The default position, following reform, is likely to be that a tenancy is a periodic assured tenancy, unless the landlord is able to agree a fixed term in writing with the tenant. Under the current assured tenancy, a landlord cannot evict a tenant unless the landlord can demonstrate grounds (under Schedule 2 of the Housing Act 1988), or where the landlord and tenant have an agreed break clause. The Government therefore also seeks to underpin the abolition of Section 21 as a means to end a tenancy by enhancing the Section 8 grounds. It asks whether there should be a minimum length for a fixed-term assured tenancy and seeks views on the use of break clauses.
Whilst the abolishment of “no-fault” evictions may appear to have tipped the scales heavily in favour of tenants, the Government is also minded to provide landlords with new grounds for possession, in addition to the grounds currently covered by Schedule 2 of the Housing Act 1988. The additional new grounds are:
- Where they need the property for occupation by a family member (extending the existing ground which relates to occupation by the landlord themselves);
- Where they need to sell the property;
- Where a tenant prevents landlords from maintaining legal safety standards at the property.

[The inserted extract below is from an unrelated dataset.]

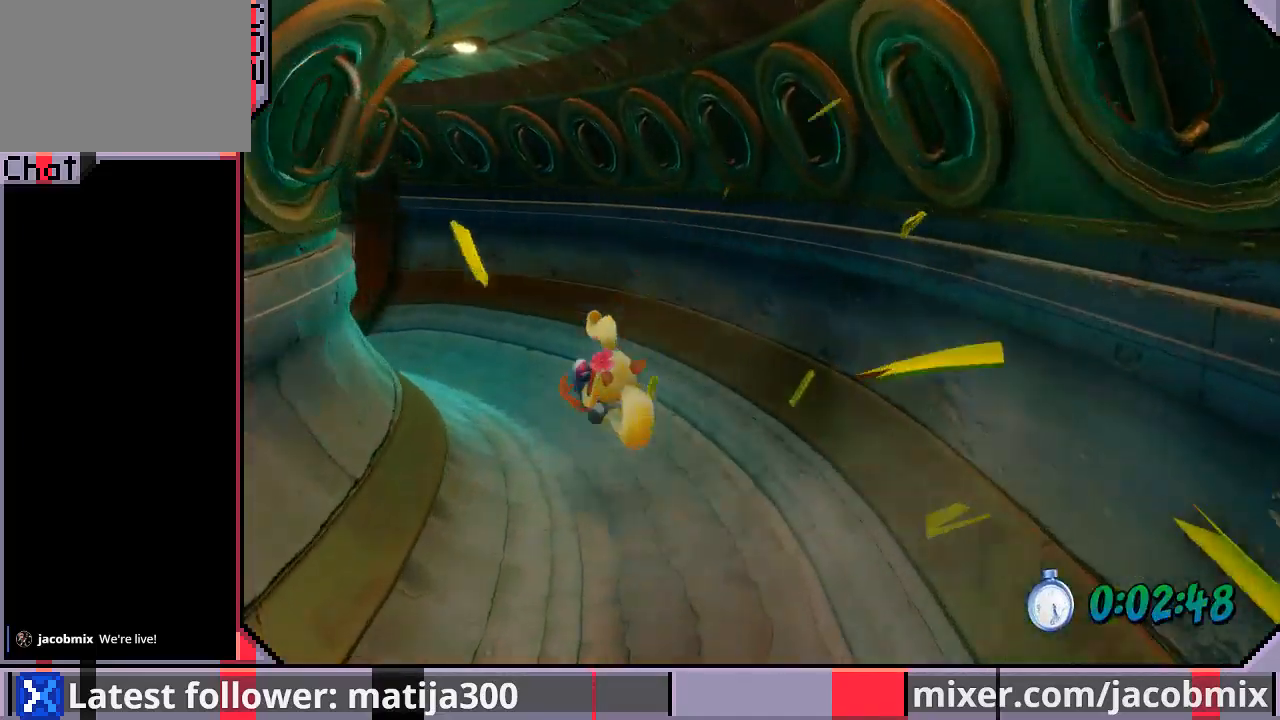
{"buttons": ["CROSS", "R1", "DPAD_UP", "DPAD_LEFT"], "left_stick": "center", "right_stick": "center", "events": [[167, "R1", "down"], [300, "CROSS", "down"]]}
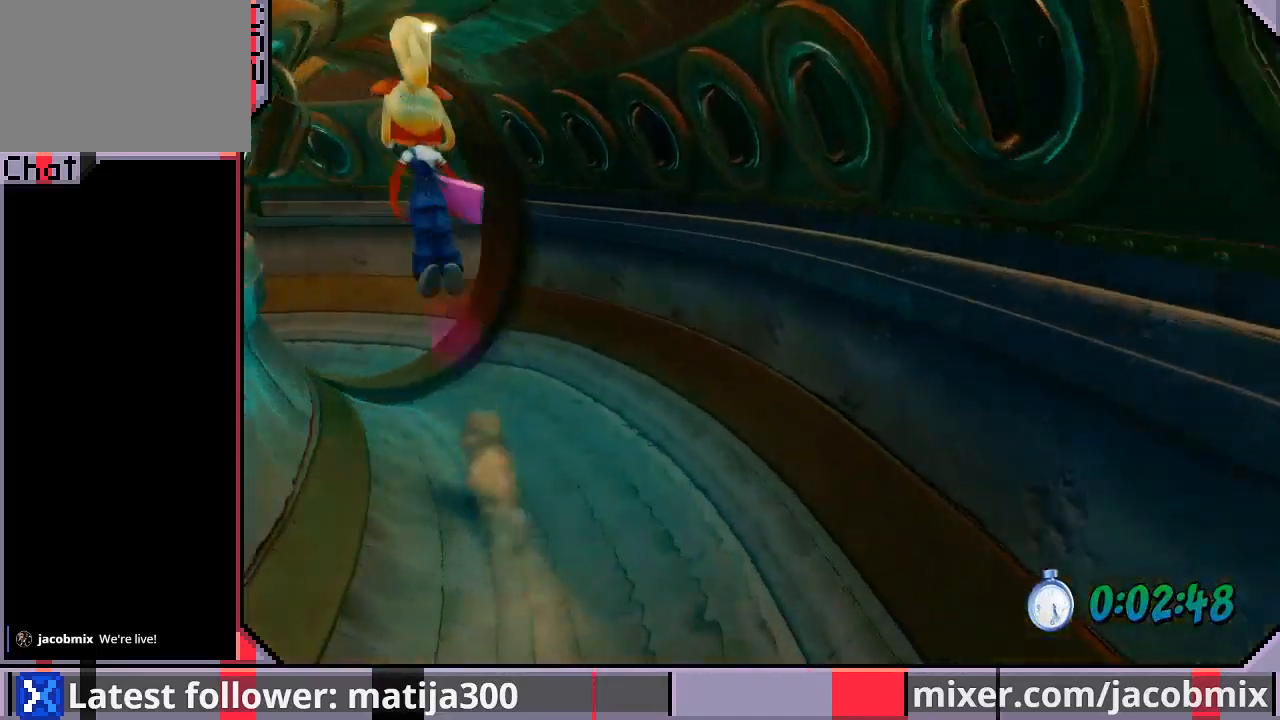
{"buttons": ["DPAD_UP", "DPAD_LEFT"], "left_stick": "center", "right_stick": "center", "events": [[133, "CROSS", "up"], [133, "R1", "up"]]}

They also seek to review and reform existing grounds, such as those relating to rent arrears and anti-social behaviour. It will be crucial that the reasons a landlord can gain possession are clear and understood by both landlord and tenant before a tenancy agreement is signed.
Landlords often use Section 21 notices to end tenancies because it provides for an accelerated possession. The case can be decided without a hearing, in writing. The Government is reviewing how accelerated possession can take place when a claim for possession has been made following the issue of a Section 8 notice. Almost half of the landlords who responded to the Government’s earlier consultations said they had experienced difficulties in gaining possession through the Courts, and the Government is now hoping to streamline the process in these reforms. Interestingly, the Courts and Tribunal Service Possession Reform Project will introduce a new online system to speed-up and simplify the Court process for landlords.
Once the consultation closes, we can expect draft legislation which will put the reforms into effect. The Government will commence the new law six months after it receives Royal Assent. There will be a transition period in which landlords and tenants can continue to enter into AST’s. The new law will not apply retrospectively and so landlords can continue to end existing AST’s by using a section 21 notice.
The reforms have faced some criticism from landlords and associations who believe the moves could lead to indefinite tenancies and an even more arduous process to regain possession of their property. If this is the case, landlords may become reluctant to let out their properties and thereby reduce the supply of private lettings. The Government is at pains to stress that where Section 21 notices were used to regain possession of property in the past, landlords will now be able to end the tenancy by issuing a Section 8 notice provided one of the new or improved grounds in Schedule 2 applies.
Either way, it is good news for tenants as the reforms mean a greater degree of certainty and stability – from not disrupting their children’s education when having to move out of a rented property, to saving costs associated with frequent moves which can often undermine people’s ability to save for a deposit.
The effects of the reforms will be far reaching, and both landlords and tenants would be advised to have their say whilst the Government is listening.